** BEGIN Reading text **

# JL HO-BOXs COMPARED and MODED



## grinkeeper (Jun 26, 2015)

I have been looking to try out one of the old JL AUDIO H.O. wedge boxes for a while now.








I don’t have a W7 driver but I do have 2 of the 12w6v2 drivers which for the lack of a better term are the poor mans W7. 

I still find the concept and design, engineering and CNC construction of this box to be the most advanced design to date. It was a ground breaking system in performance and ground breaking in the fact it was grossly over priced and out of the realm of most people when considering the options. 








Generally it was a pretty hard call to spend $1200 plus on a single driver factory built box. When you are looking in your budget you generally think that “ WOW I can get 2 amazing drivers and get a slick custom box for much less and it will deliver even better performance than any cookie cutter box” or at least that is what I have always been telling myself.

Im finding it real hard to locate an original 12W6V2 H.O. BOX. So I thought I would see how far off the other H.O. Boxes are in dimensional size.

I used the Speaker Enclosure Volume Calculator triangular box volume calc tool to get an idea what Im comparing.

here is what I discovered. The HO 110R-10W7 BOX has the same total internal volume as the HO 112R-12W6V2 BOX. The width , height and depth are very close but not identical. For example the 12w6 box is a little taller on the face and not a wide but it all become equal after you do the math. Now Im not saying the tuning is the same as I don’t know the exact port length but with my calculations the port looks very close.

The total internal volume of the HO-10W7 & THE HO-12W6 = 3.65 Cu/Ft

now the 12W7 volume is totally different as it equals 4.66 Cu/Ft


So what I am planning on doing is picking up a HO110R-10W7 box and shoe horning a 12W6V2 into it. With my measurements it appears that the woofer depth and the oval faceplate will allow this mod.

Sounds like a plan to me.

Im wondering if anyone here has tried to do this very mod, putting a 12w6 into a 10W7 H.O. BOX?

** END Reading text **
** BEGIN Data extract **

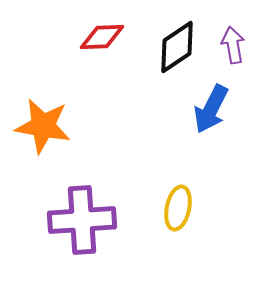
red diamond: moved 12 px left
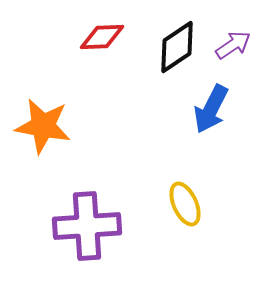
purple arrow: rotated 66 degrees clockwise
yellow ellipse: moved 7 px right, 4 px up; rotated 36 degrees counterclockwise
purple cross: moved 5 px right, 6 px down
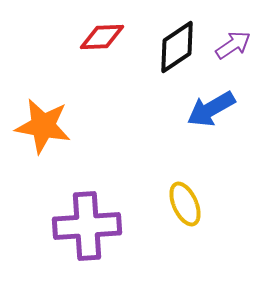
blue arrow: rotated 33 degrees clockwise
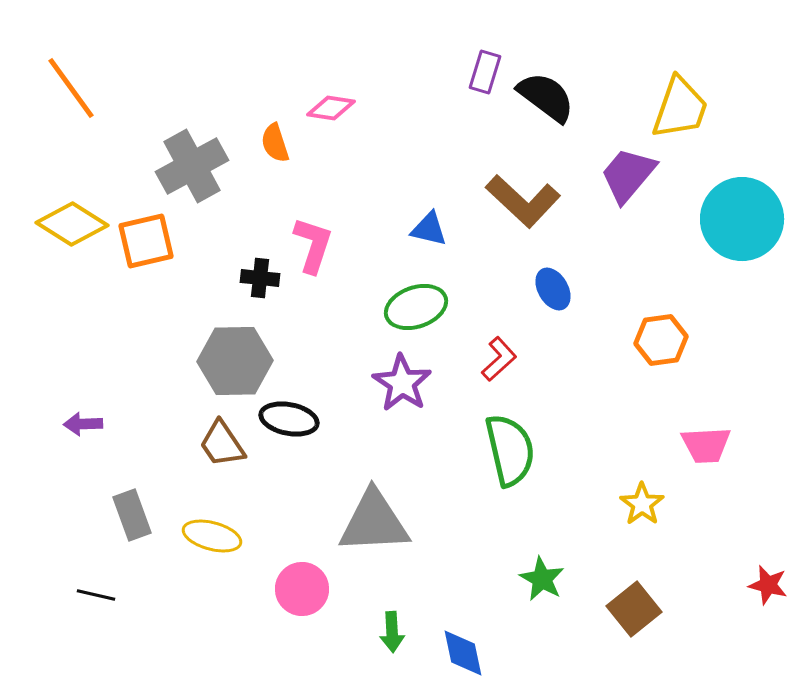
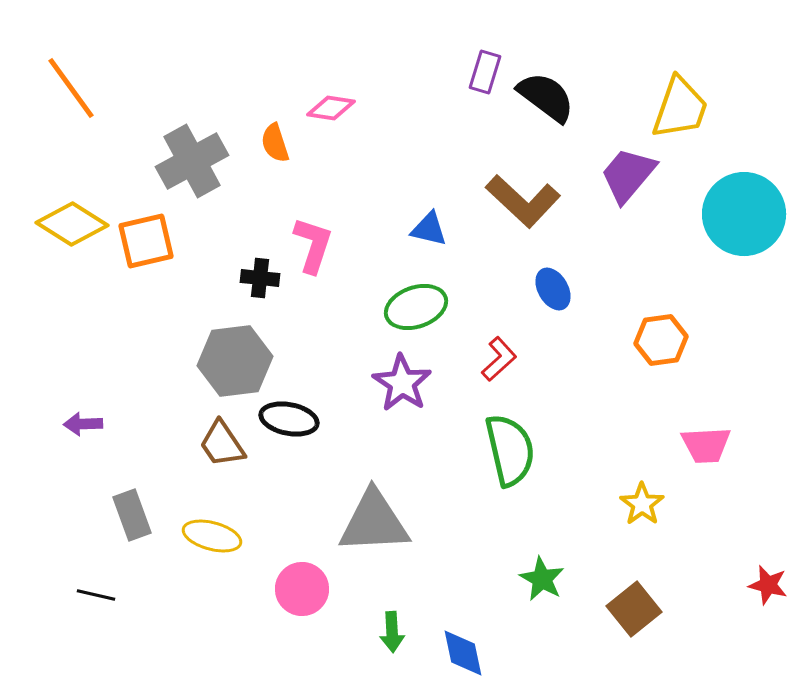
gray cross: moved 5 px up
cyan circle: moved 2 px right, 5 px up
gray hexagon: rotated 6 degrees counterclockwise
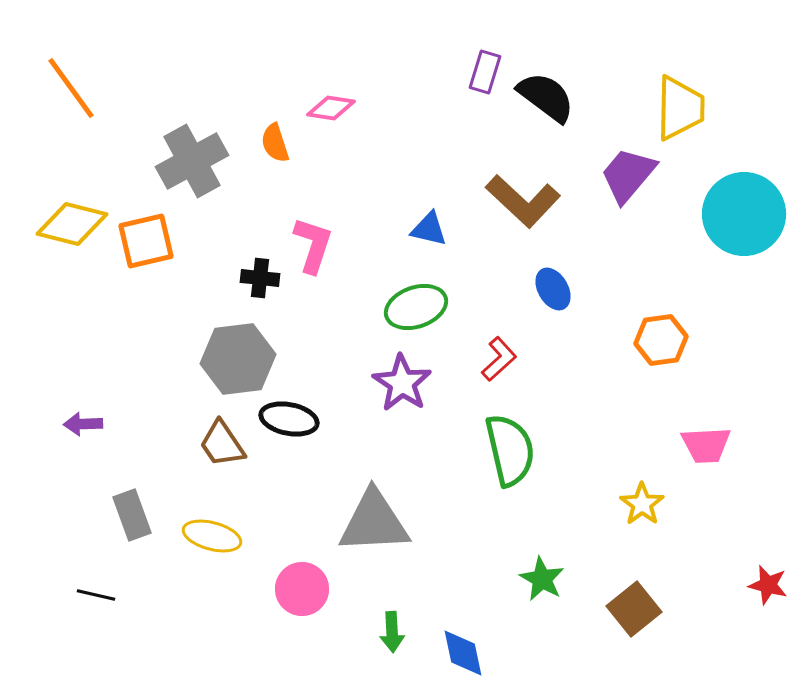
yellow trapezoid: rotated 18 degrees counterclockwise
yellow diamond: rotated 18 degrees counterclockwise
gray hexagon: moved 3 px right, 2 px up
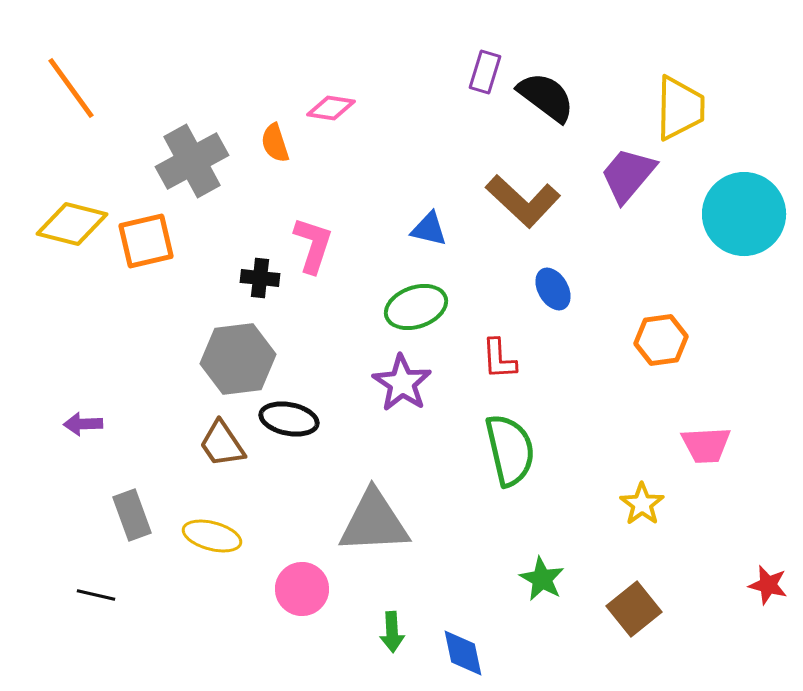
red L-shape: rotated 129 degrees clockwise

** END Data extract **

Set tasks ->
1. Summarize the post on the JL Audio H.O. boxes in two sentences.
2. Rewrite the stretch of the records from the line containing "blue arrow: rotated 33 degrees clockwise" through the end of the records, swapping "gray" for "silver" and keeping everything else the same. Leave the pictures out of the answer.

Answer set ->
1. Unable to find an original 12W6V2 H.O. box, the poster compared dimensions and found that the HO 110R-10W7 box has the same 3.65 cu ft internal volume as the HO 112R-12W6V2 box. The poster plans to fit a 12W6V2 driver into an HO110R-10W7 box and asks whether anyone has tried this mod.

2.
blue arrow: rotated 33 degrees clockwise
silver cross: moved 5 px up
cyan circle: moved 2 px right, 5 px up
silver hexagon: rotated 6 degrees counterclockwise
yellow trapezoid: rotated 18 degrees counterclockwise
yellow diamond: rotated 18 degrees counterclockwise
silver hexagon: moved 3 px right, 2 px up
red L-shape: rotated 129 degrees clockwise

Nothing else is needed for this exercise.